Task to complete: Beginning with the first line, transcribe the entries below exactly through the line containing "left wrist: (48, 122)", inclusive.

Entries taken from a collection
****

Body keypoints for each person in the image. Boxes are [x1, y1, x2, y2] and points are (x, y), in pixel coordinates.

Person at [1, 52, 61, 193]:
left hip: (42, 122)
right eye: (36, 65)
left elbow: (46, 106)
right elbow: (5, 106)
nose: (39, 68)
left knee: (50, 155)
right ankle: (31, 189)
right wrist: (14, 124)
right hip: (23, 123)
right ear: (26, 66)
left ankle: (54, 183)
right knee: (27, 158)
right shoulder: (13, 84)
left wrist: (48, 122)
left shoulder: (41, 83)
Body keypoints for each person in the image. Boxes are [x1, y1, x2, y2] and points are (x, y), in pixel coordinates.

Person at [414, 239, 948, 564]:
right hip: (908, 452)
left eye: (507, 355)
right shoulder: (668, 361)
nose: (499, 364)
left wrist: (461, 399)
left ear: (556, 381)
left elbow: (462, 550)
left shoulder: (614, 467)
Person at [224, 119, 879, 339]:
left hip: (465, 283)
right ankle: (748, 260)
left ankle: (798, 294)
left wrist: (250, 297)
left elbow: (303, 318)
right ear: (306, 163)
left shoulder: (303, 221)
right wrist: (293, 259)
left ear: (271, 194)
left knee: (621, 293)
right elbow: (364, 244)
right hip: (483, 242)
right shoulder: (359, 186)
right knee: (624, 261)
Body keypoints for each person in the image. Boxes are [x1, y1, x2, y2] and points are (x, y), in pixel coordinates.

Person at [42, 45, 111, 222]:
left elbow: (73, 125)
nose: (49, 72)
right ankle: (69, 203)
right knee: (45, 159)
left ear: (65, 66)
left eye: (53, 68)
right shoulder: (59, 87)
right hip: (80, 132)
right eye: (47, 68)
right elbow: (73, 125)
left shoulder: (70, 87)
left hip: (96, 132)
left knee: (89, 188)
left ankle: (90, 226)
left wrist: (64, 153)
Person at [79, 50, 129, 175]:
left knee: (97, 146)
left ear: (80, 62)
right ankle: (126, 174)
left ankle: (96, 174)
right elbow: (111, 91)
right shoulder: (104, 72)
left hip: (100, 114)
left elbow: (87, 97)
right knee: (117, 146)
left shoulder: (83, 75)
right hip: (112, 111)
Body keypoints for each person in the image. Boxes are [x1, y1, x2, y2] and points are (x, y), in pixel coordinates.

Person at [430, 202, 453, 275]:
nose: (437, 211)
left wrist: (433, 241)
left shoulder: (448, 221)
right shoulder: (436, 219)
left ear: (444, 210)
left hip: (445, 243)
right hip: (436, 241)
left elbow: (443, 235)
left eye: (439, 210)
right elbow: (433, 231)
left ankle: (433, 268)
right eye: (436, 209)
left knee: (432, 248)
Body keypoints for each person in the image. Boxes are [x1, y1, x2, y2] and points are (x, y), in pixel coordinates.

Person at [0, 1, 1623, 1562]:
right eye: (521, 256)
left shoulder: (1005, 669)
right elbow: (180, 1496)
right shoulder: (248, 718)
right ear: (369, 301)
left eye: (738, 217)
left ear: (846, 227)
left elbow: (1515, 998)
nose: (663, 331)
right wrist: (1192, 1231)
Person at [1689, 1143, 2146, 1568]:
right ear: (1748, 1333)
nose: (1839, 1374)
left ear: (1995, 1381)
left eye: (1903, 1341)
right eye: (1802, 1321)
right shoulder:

****

Completed task:
Body keypoints for each person in the image. Boxes are [x1, y1, x2, y2] and points are (x, y), in pixel coordinates.

Person at [1, 52, 61, 193]:
left hip: (42, 122)
right eye: (36, 65)
left elbow: (46, 106)
right elbow: (5, 106)
nose: (39, 68)
left knee: (50, 155)
right ankle: (31, 189)
right wrist: (14, 124)
right hip: (23, 123)
right ear: (26, 66)
left ankle: (54, 183)
right knee: (27, 158)
right shoulder: (13, 84)
left wrist: (48, 122)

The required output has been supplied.